**The data**
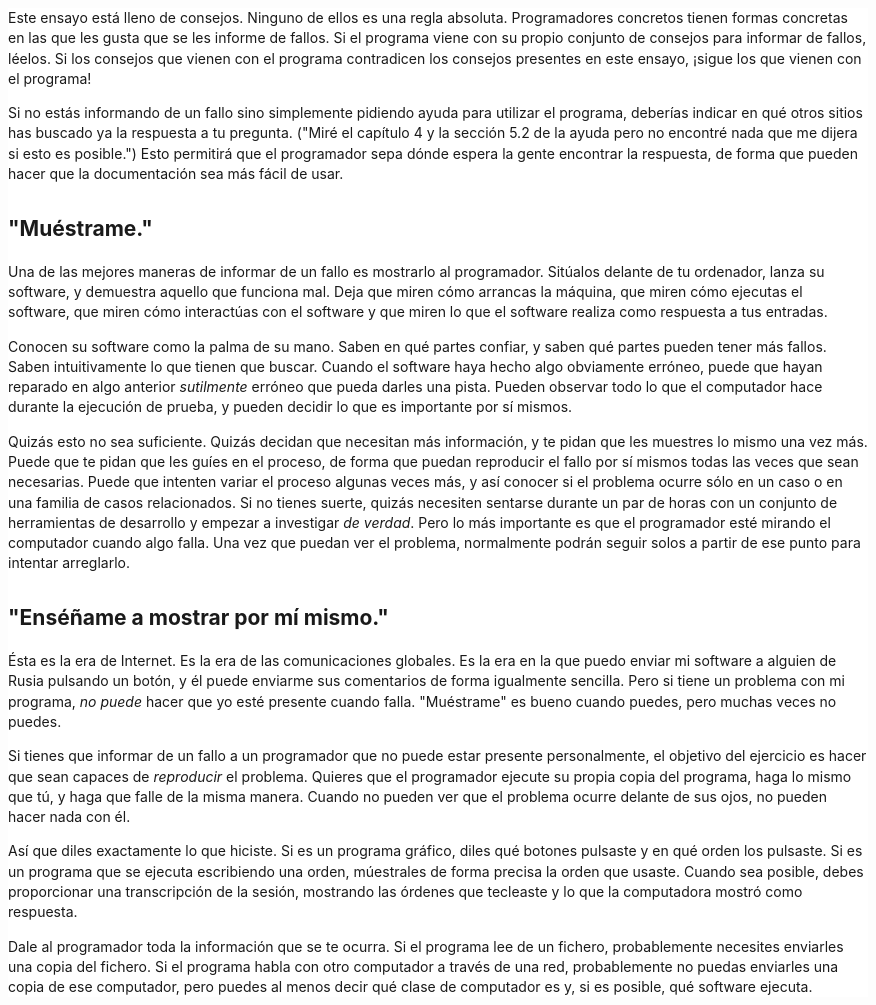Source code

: Este ensayo está lleno de consejos. Ninguno de ellos es una regla absoluta. Programadores concretos tienen formas concretas en las que les gusta que se les informe de fallos. Si el programa viene con su propio conjunto de consejos para informar de fallos, léelos. Si los consejos que vienen con el programa contradicen los consejos presentes en este ensayo, ¡sigue los que vienen con el programa!

Si no estás informando de un fallo sino simplemente pidiendo ayuda para utilizar el programa, deberías indicar en qué otros sitios has buscado ya la respuesta a tu pregunta. ("Miré el capítulo 4 y la sección 5.2 de la ayuda pero no encontré nada que me dijera si esto es posible.") Esto permitirá que el programador sepa dónde espera la gente encontrar la respuesta, de forma que pueden hacer que la documentación sea más fácil de usar.

## "Muéstrame."

Una de las mejores maneras de informar de un fallo es mostrarlo al programador. Sitúalos delante de tu ordenador, lanza su software, y demuestra aquello que funciona mal. Deja que miren cómo arrancas la máquina, que miren cómo ejecutas el software, que miren cómo interactúas con el software y que miren lo que el software realiza como respuesta a tus entradas.

Conocen su software como la palma de su mano. Saben en qué partes confiar, y saben qué partes pueden tener más fallos. Saben intuitivamente lo que tienen que buscar. Cuando el software haya hecho algo obviamente erróneo, puede que hayan reparado en algo anterior _sutilmente_ erróneo que pueda darles una pista. Pueden observar todo lo que el computador hace durante la ejecución de prueba, y pueden decidir lo que es importante por sí mismos.

Quizás esto no sea suficiente. Quizás decidan que necesitan más información, y te pidan que les muestres lo mismo una vez más. Puede que te pidan que les guíes en el proceso, de forma que puedan reproducir el fallo por sí mismos todas las veces que sean necesarias. Puede que intenten variar el proceso algunas veces más, y así conocer si el problema ocurre sólo en un caso o en una familia de casos relacionados. Si no tienes suerte, quizás necesiten sentarse durante un par de horas con un conjunto de herramientas de desarrollo y empezar a investigar _de verdad_. Pero lo más importante es que el programador esté mirando el computador cuando algo falla. Una vez que puedan ver el problema, normalmente podrán seguir solos a partir de ese punto para intentar arreglarlo.

## "Enséñame a mostrar por mí mismo."

Ésta es la era de Internet. Es la era de las comunicaciones globales. Es la era en la que puedo enviar mi software a alguien de Rusia pulsando un botón, y él puede enviarme sus comentarios de forma igualmente sencilla. Pero si tiene un problema con mi programa, _no puede_ hacer que yo esté presente cuando falla. "Muéstrame" es bueno cuando puedes, pero muchas veces no puedes.

Si tienes que informar de un fallo a un programador que no puede estar presente personalmente, el objetivo del ejercicio es hacer que sean capaces de _reproducir_ el problema. Quieres que el programador ejecute su propia copia del programa, haga lo mismo que tú, y haga que falle de la misma manera. Cuando no pueden ver que el problema ocurre delante de sus ojos, no pueden hacer nada con él.

Así que diles exactamente lo que hiciste. Si es un programa gráfico, diles qué botones pulsaste y en qué orden los pulsaste. Si es un programa que se ejecuta escribiendo una orden, múestrales de forma precisa la orden que usaste. Cuando sea posible, debes proporcionar una transcripción de la sesión, mostrando las órdenes que tecleaste y lo que la computadora mostró como respuesta.

Dale al programador toda la información que se te ocurra. Si el programa lee de un fichero, probablemente necesites enviarles una copia del fichero. Si el programa habla con otro computador a través de una red, probablemente no puedas enviarles una copia de ese computador, pero puedes al menos decir qué clase de computador es y, si es posible, qué software ejecuta.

**Problem**
Retype every entry exactly as written. Leave the pictures out.

**The answer**
Source code

: Este ensayo está lleno de consejos. Ninguno de ellos es una regla absoluta. Programadores concretos tienen formas concretas en las que les gusta que se les informe de fallos. Si el programa viene con su propio conjunto de consejos para informar de fallos, léelos. Si los consejos que vienen con el programa contradicen los consejos presentes en este ensayo, ¡sigue los que vienen con el programa!

Si no estás informando de un fallo sino simplemente pidiendo ayuda para utilizar el programa, deberías indicar en qué otros sitios has buscado ya la respuesta a tu pregunta. ("Miré el capítulo 4 y la sección 5.2 de la ayuda pero no encontré nada que me dijera si esto es posible.") Esto permitirá que el programador sepa dónde espera la gente encontrar la respuesta, de forma que pueden hacer que la documentación sea más fácil de usar.

## "Muéstrame."

Una de las mejores maneras de informar de un fallo es mostrarlo al programador. Sitúalos delante de tu ordenador, lanza su software, y demuestra aquello que funciona mal. Deja que miren cómo arrancas la máquina, que miren cómo ejecutas el software, que miren cómo interactúas con el software y que miren lo que el software realiza como respuesta a tus entradas.

Conocen su software como la palma de su mano. Saben en qué partes confiar, y saben qué partes pueden tener más fallos. Saben intuitivamente lo que tienen que buscar. Cuando el software haya hecho algo obviamente erróneo, puede que hayan reparado en algo anterior _sutilmente_ erróneo que pueda darles una pista. Pueden observar todo lo que el computador hace durante la ejecución de prueba, y pueden decidir lo que es importante por sí mismos.

Quizás esto no sea suficiente. Quizás decidan que necesitan más información, y te pidan que les muestres lo mismo una vez más. Puede que te pidan que les guíes en el proceso, de forma que puedan reproducir el fallo por sí mismos todas las veces que sean necesarias. Puede que intenten variar el proceso algunas veces más, y así conocer si el problema ocurre sólo en un caso o en una familia de casos relacionados. Si no tienes suerte, quizás necesiten sentarse durante un par de horas con un conjunto de herramientas de desarrollo y empezar a investigar _de verdad_. Pero lo más importante es que el programador esté mirando el computador cuando algo falla. Una vez que puedan ver el problema, normalmente podrán seguir solos a partir de ese punto para intentar arreglarlo.

## "Enséñame a mostrar por mí mismo."

Ésta es la era de Internet. Es la era de las comunicaciones globales. Es la era en la que puedo enviar mi software a alguien de Rusia pulsando un botón, y él puede enviarme sus comentarios de forma igualmente sencilla. Pero si tiene un problema con mi programa, _no puede_ hacer que yo esté presente cuando falla. "Muéstrame" es bueno cuando puedes, pero muchas veces no puedes.

Si tienes que informar de un fallo a un programador que no puede estar presente personalmente, el objetivo del ejercicio es hacer que sean capaces de _reproducir_ el problema. Quieres que el programador ejecute su propia copia del programa, haga lo mismo que tú, y haga que falle de la misma manera. Cuando no pueden ver que el problema ocurre delante de sus ojos, no pueden hacer nada con él.

Así que diles exactamente lo que hiciste. Si es un programa gráfico, diles qué botones pulsaste y en qué orden los pulsaste. Si es un programa que se ejecuta escribiendo una orden, múestrales de forma precisa la orden que usaste. Cuando sea posible, debes proporcionar una transcripción de la sesión, mostrando las órdenes que tecleaste y lo que la computadora mostró como respuesta.

Dale al programador toda la información que se te ocurra. Si el programa lee de un fichero, probablemente necesites enviarles una copia del fichero. Si el programa habla con otro computador a través de una red, probablemente no puedas enviarles una copia de ese computador, pero puedes al menos decir qué clase de computador es y, si es posible, qué software ejecuta.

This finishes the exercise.